Input records →
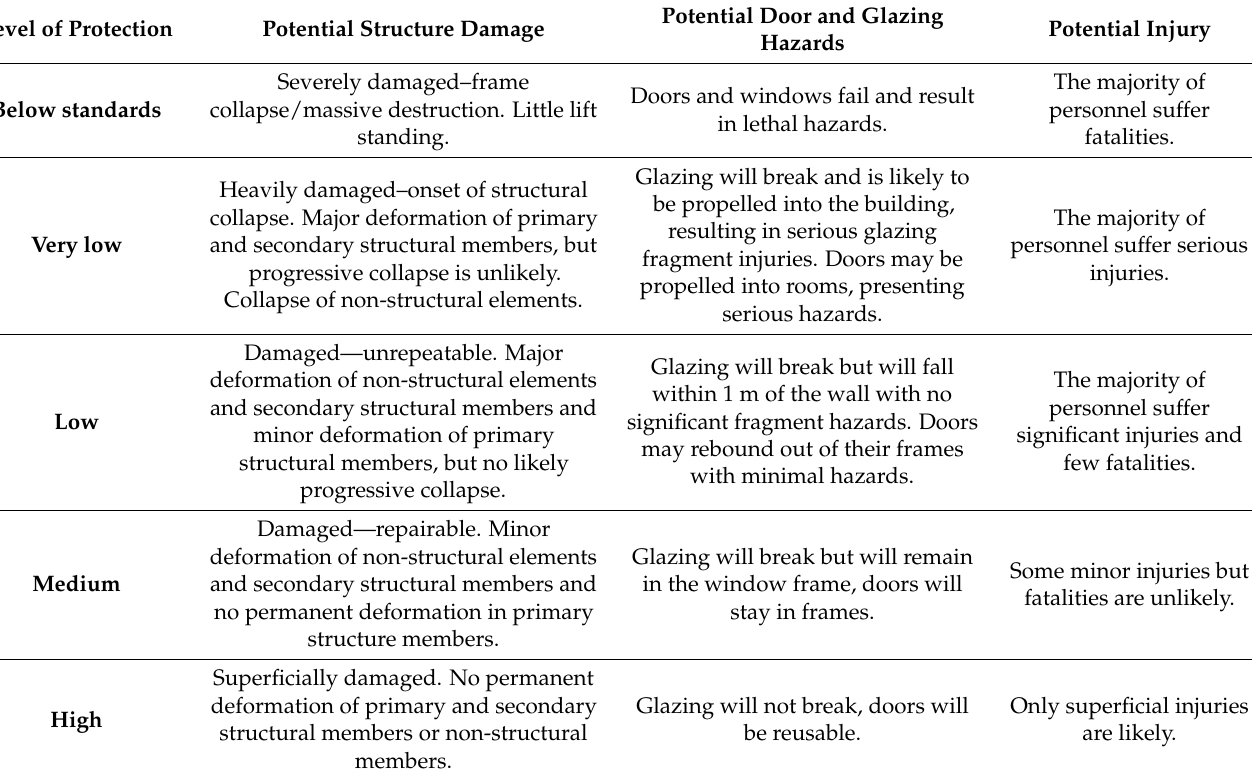
Table 2. The levels of protection of buildings’ different components from blast damages. Source: [22]. Level of Protection Potential Structure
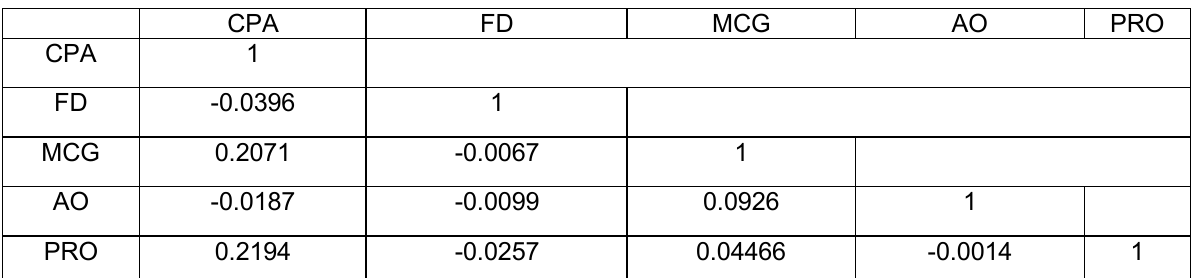
Table 3. Correlation Among Variables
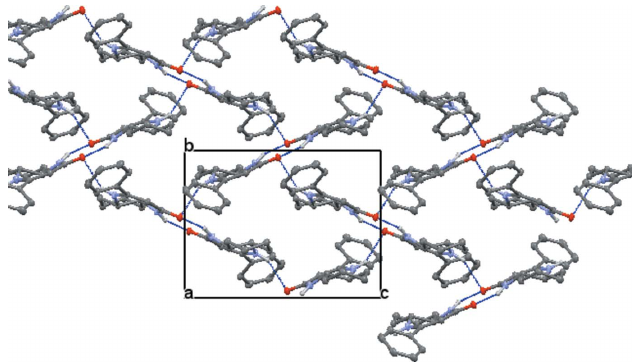
Figure 2 Packing viewed along the a -axis direction. N—H (cid:2)(cid:2)(cid:2) O hydrogen bonds are depicted by dashed lines.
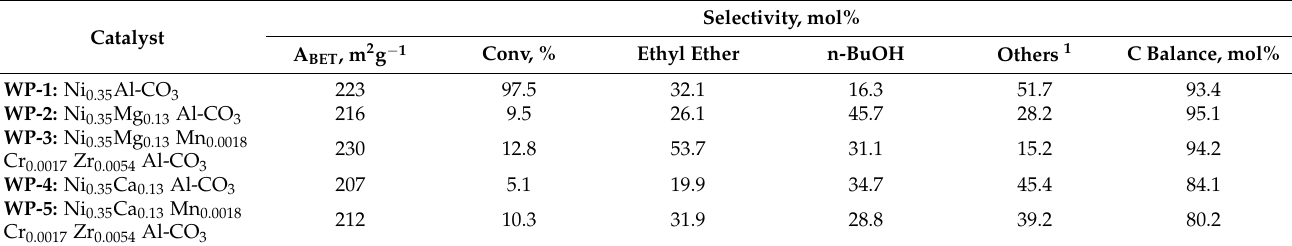
Figure 4. Raman spectra of the ( A ) calcined and ( B ) after-reaction WP catalysts. Table 3. The physicochemical characterization and activity data.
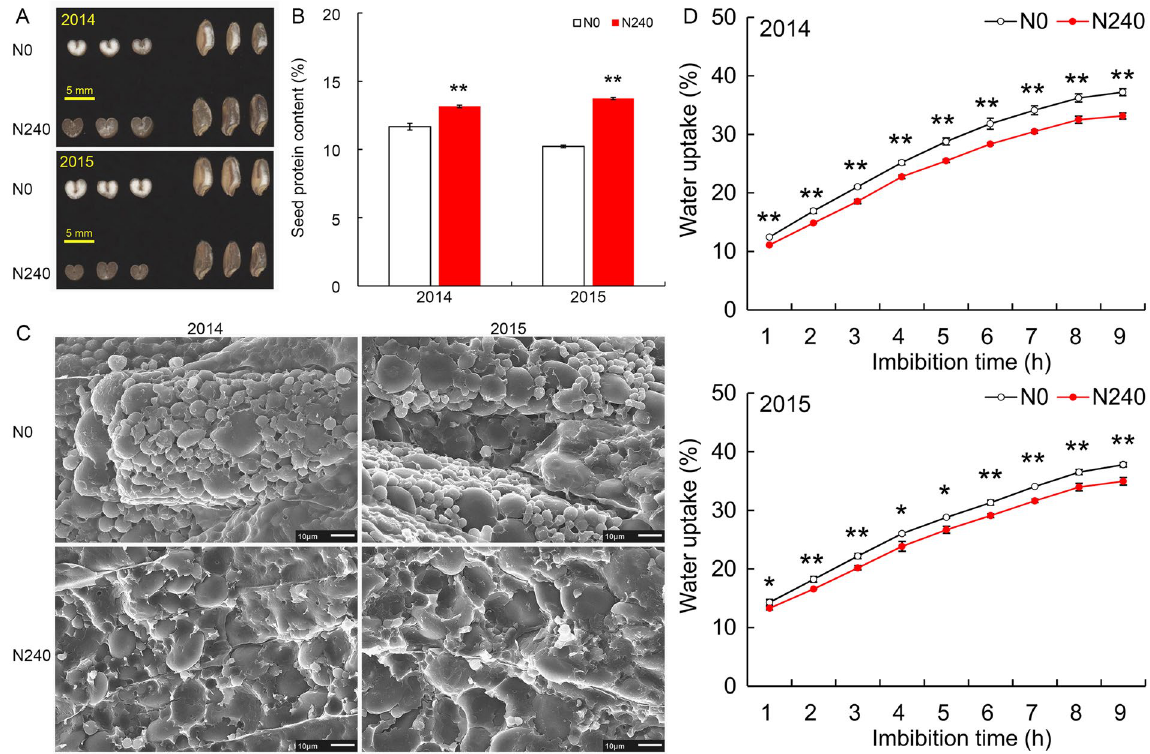
Figure 2. Effects of endosperm structure of seeds on water uptake. ( A ) Transverse section and longitudinal section of N0 seeds and N240 seeds. ( B ) Protein content of N0 seeds and N240 seeds. ( C ) Scanning electron microscope maps enlarging 1000 × endosperm structure of N0 seeds and N240 seeds. ( D ) Water uptake of seeds. Error bars represent the standard deviation for three replicates. Asterisks denote a significant difference according to unpaired Student’s t test ( * p ≤ 0.05; ** p ≤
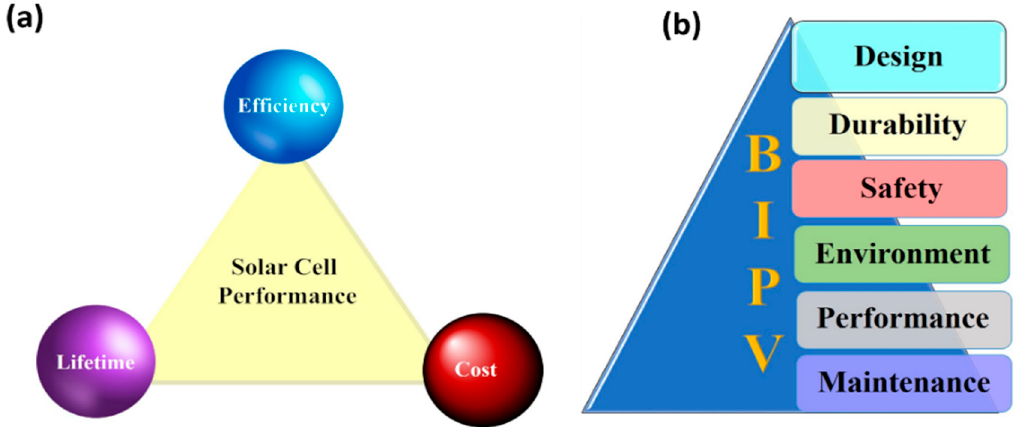
Figure 11. ( a ) Golden triangle of solar cells bonded with the cost, efficiency and lifetime parameters and ( b ) parameters for PV building integration.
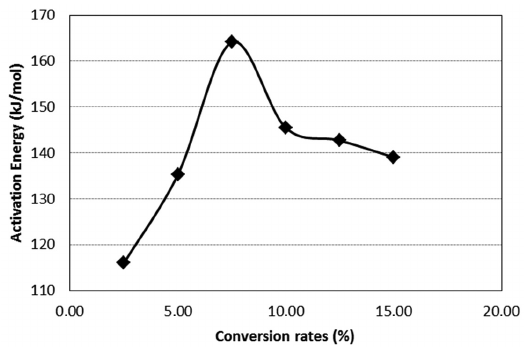
Figure 10. Activation Energies obtained for the conversion rates of 2.5%, 5.0%, 7.5%, 10.0%, 12.5% and 15.0%.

About this exercise → Take each line of the material that contains the word "Table" and list it.

Answer box →
Table 2. The levels of protection of buildings’ different components from blast damages. Source: [22]. Level of Protection Potential Structure
Table 3. Correlation Among Variables
Figure 4. Raman spectra of the ( A ) calcined and ( B ) after-reaction WP catalysts. Table 3. The physicochemical characterization and activity data.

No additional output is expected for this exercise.